= Beginning of Section =

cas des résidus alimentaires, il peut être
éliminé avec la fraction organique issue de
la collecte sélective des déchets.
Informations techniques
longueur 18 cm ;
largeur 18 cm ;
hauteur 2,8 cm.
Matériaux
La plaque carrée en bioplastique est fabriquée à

= End of Section =

> **Exercise instructions**: Please repeat every line of the records above without changing a single character.

> **Output for this task**:
cas des résidus alimentaires, il peut être
éliminé avec la fraction organique issue de
la collecte sélective des déchets.
Informations techniques
longueur 18 cm ;
largeur 18 cm ;
hauteur 2,8 cm.
Matériaux
La plaque carrée en bioplastique est fabriquée à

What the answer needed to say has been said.